All models of the AA-5 have four seats under a sliding canopy, which can be partly opened in flight for ventilation. Entry for all four occupants is from the wing root over the canopy sill. Compared to competitive aircraft of the same era the AA-5s are noted for their light and pleasant handling characteristics as well as high cruising speed for the installed power.

As derivatives of the original AA-1 Yankee, the AA-5 series share the same unique bonded aluminum wing and honeycomb fuselage that eliminates the need for rivets without sacrificing strength. The main landing gear is fibreglass with a spring-steel nose gear tube. There is no nosewheel steering as the nosewheel is free-castering through 180 degrees. Steering is by main wheel differential braking operated by using one's toes to push the tops of the rudder pedals.

Courtesy of: Wikipedia

AA-5 & AG-5 Production

All told, 3,282 AA-5s and AG-5s were produced by the five manufacturers between 1971 and 2005.

Suitable Triple R Grumman American Aircraft

AA-5A Cheetah

Grumman's engineers felt that the AA-5 design had more speed potential than the original Traveler, even with its 1975 improvements, and so embarked on an aerodynamic cleanup and redesign. Changes were made to the engine cowling and baffling to reduce cooling drag, the exhaust system was redesigned, the main landing gear fairings were further improved, the ventral fin was deleted and the horizontal tail was enlarged to allow a larger center of gravity range. Fuel capacity was increased from the Traveler's 37 US gallons to 52 gallons, thus increasing its range.

The new variant was named the AA-5A Cheetah and was introduced as a 1976 model in late 1975. In keeping with its namesake it was six knots (seven mph) faster than the Traveler with the same 150 hp (110 kW) Lycoming O-320-E2G powerplant. Because the Cheetah looked very much like the Traveler externally, Grumman's marketing department created a "leaping cheetah" emblem to differentiate it from the earlier AA-5.

Grumman sold its light aircraft division to Gulfstream Aerospace in 1978 and the division was renamed Gulfstream American. Gulfstream continued production of the AA-5A until 1979. A total of 900 Cheetahs were produced.

AA-5B Tiger

The final variant of the AA-5 line was the AA-5B Tiger. The Tiger was designed by Grumman engineers and was first produced in late 1974 as the 1975 model.

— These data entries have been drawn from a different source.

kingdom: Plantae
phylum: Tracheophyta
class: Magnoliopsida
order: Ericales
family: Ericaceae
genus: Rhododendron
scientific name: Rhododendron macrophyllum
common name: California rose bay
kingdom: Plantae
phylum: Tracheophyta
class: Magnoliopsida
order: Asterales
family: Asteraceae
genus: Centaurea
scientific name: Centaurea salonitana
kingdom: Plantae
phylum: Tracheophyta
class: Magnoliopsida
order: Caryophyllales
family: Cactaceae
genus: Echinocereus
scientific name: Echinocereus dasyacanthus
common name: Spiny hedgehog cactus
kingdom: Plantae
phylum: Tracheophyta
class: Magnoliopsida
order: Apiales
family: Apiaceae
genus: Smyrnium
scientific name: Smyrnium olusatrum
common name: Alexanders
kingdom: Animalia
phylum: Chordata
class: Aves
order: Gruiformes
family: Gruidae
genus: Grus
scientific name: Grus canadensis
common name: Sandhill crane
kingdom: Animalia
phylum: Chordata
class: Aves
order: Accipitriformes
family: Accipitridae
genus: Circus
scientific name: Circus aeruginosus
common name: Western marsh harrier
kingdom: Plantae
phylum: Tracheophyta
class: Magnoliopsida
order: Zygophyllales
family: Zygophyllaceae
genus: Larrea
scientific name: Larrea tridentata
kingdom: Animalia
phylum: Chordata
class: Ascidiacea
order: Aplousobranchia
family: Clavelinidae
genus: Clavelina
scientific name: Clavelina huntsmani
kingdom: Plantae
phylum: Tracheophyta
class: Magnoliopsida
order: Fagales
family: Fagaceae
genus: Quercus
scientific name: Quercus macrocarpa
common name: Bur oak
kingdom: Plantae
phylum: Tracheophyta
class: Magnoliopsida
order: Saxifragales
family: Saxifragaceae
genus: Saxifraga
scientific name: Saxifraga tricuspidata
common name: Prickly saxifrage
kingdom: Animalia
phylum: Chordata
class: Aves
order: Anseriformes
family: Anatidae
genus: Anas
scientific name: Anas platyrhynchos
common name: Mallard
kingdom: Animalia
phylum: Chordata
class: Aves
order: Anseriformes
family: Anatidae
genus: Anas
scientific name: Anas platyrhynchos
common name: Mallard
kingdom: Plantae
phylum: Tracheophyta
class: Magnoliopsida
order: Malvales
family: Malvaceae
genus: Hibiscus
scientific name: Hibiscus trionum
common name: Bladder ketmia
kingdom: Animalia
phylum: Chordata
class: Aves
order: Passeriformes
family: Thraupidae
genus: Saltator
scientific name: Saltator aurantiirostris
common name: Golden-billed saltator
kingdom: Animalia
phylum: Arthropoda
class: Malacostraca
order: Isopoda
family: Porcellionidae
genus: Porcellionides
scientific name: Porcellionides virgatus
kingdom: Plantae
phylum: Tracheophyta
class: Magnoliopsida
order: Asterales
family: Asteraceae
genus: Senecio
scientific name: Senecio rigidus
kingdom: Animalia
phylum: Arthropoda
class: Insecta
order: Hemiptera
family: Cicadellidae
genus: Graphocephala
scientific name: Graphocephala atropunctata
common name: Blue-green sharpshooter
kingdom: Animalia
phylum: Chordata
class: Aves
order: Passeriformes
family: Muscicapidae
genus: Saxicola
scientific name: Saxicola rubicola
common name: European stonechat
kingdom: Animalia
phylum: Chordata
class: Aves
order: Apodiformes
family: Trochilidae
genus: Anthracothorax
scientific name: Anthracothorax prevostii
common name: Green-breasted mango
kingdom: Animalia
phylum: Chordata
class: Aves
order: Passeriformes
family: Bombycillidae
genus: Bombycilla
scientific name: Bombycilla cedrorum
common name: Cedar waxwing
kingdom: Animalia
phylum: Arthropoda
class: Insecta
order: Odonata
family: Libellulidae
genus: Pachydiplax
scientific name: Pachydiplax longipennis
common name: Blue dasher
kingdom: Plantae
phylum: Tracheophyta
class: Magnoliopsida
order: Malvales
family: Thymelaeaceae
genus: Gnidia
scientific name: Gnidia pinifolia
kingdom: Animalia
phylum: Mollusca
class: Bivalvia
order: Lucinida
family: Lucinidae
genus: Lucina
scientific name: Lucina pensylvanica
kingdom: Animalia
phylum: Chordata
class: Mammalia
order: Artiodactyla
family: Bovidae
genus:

The Tiger was the outcome of the same redesign work on the AA-5 Traveler that resulted in the 150 hp (110 kW) Cheetah and it was originally little more than the same aircraft with a Lycoming O-360-A4K 180 hp (130 kW) engine, resulting in a 139-knot (257 km/h) cruise speed. Gross weight was increased from the AA-5/AA-5A's 2,200 lb (1,000 kg) to 2,400 lb (1,100 kg) on the Tiger. Externally the Tiger looked much like the AA-5 Traveler and AA-5A Cheetah so once again Grumman's marketing department came up with a distinctive decal package to differentiate the design – this time a "galloping tiger".

While the earlier AA-1s and AA-5s did not change much from year to year the AA-5B Tiger underwent almost continual improvement. As with the AA-5A, the AA-5B was continued in production by Gulfstream when they purchased Grumman's American division. Gulfstream ceased production of all piston-engined aircraft in 1979 and the highly successful Tiger design went out of production after 1323 aircraft had been delivered.